■ PROBLEM REQUIREMENTS ■
Skipping each picture, output the entries exactly as they stand below.

------------

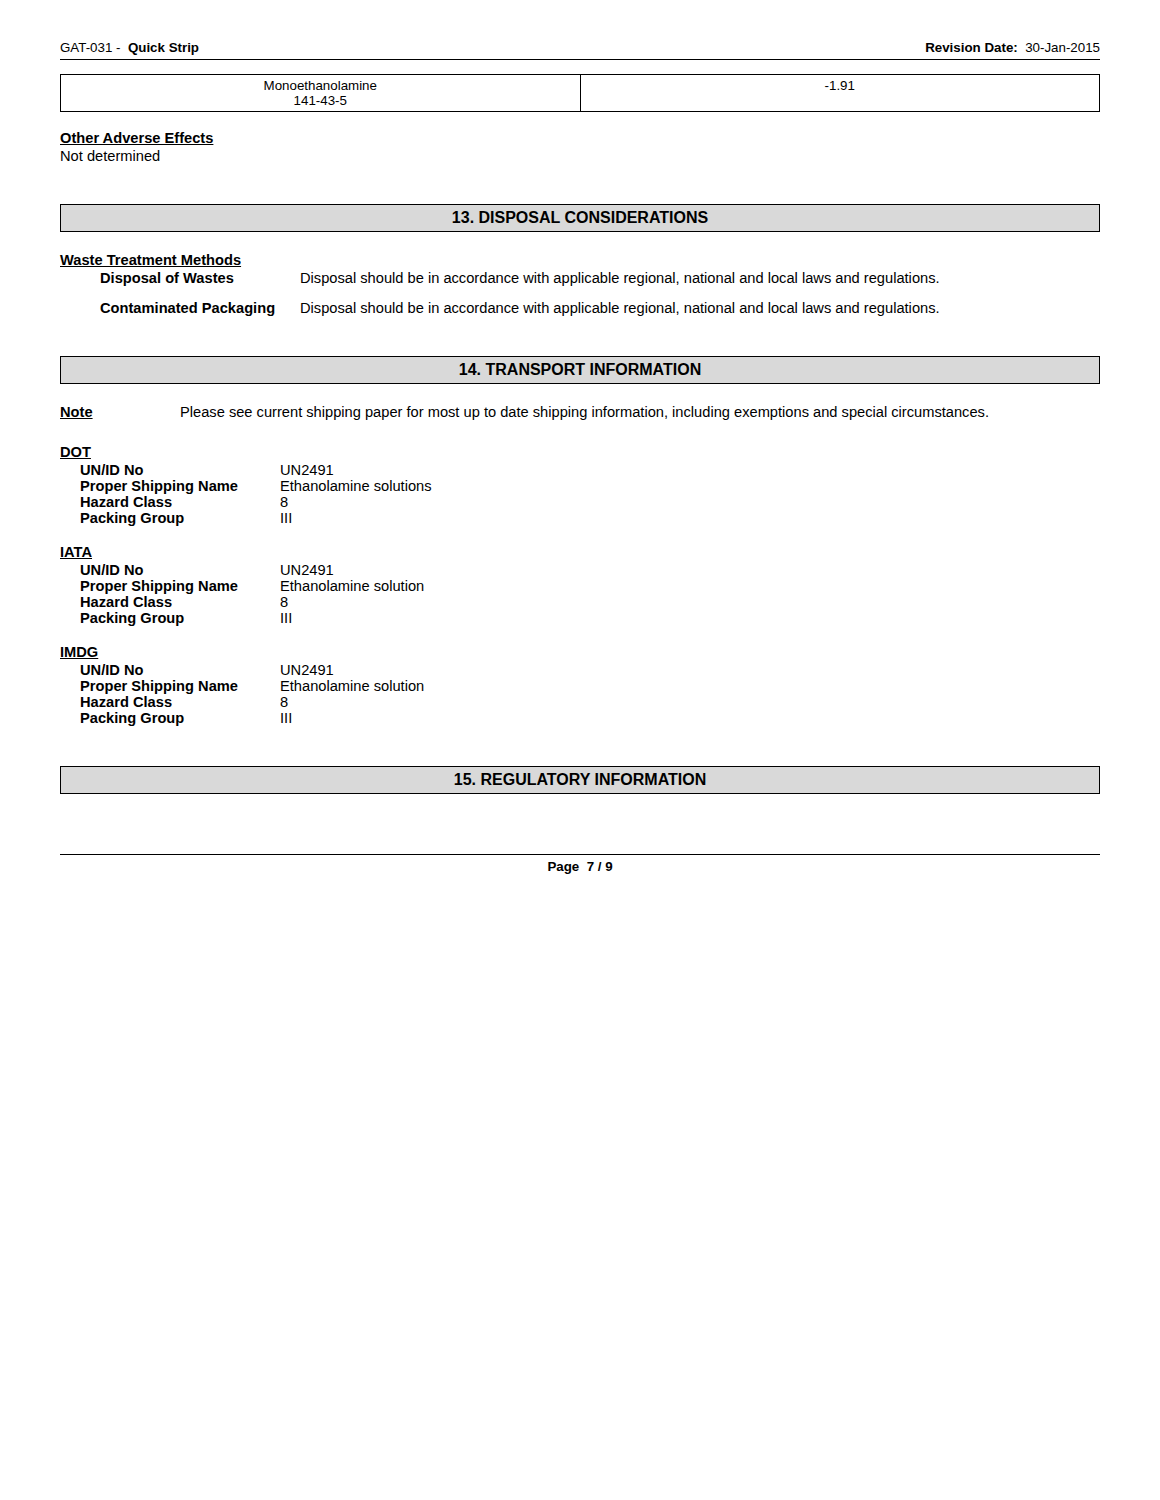GAT-031 - Quick Strip
Revision Date: 30-Jan-2015
| Monoethanolamine 141-43-5 | -1.91 |
Other Adverse Effects
Not determined
13. DISPOSAL CONSIDERATIONS
Waste Treatment Methods
Disposal of Wastes
Disposal should be in accordance with applicable regional, national and local laws and regulations.
Contaminated Packaging
Disposal should be in accordance with applicable regional, national and local laws and regulations.
14. TRANSPORT INFORMATION
Note
Please see current shipping paper for most up to date shipping information, including exemptions and special circumstances.
DOT
UN/ID No
UN2491
Proper Shipping Name
Ethanolamine solutions
Hazard Class
8
Packing Group
III
IATA
UN/ID No
UN2491
Proper Shipping Name
Ethanolamine solution
Hazard Class
8
Packing Group
III
IMDG
UN/ID No
UN2491
Proper Shipping Name
Ethanolamine solution
Hazard Class
8
Packing Group
III
15. REGULATORY INFORMATION
Page 7 / 9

------------

■ TASK RESULT ■
GAT-031 - Quick Strip
Revision Date: 30-Jan-2015
| Monoethanolamine 141-43-5 | -1.91 |
Other Adverse Effects
Not determined
13. DISPOSAL CONSIDERATIONS
Waste Treatment Methods
Disposal of Wastes
Disposal should be in accordance with applicable regional, national and local laws and regulations.
Contaminated Packaging
Disposal should be in accordance with applicable regional, national and local laws and regulations.
14. TRANSPORT INFORMATION
Note
Please see current shipping paper for most up to date shipping information, including exemptions and special circumstances.
DOT
UN/ID No
UN2491
Proper Shipping Name
Ethanolamine solutions
Hazard Class
8
Packing Group
III
IATA
UN/ID No
UN2491
Proper Shipping Name
Ethanolamine solution
Hazard Class
8
Packing Group
III
IMDG
UN/ID No
UN2491
Proper Shipping Name
Ethanolamine solution
Hazard Class
8
Packing Group
III
15. REGULATORY INFORMATION
Page 7 / 9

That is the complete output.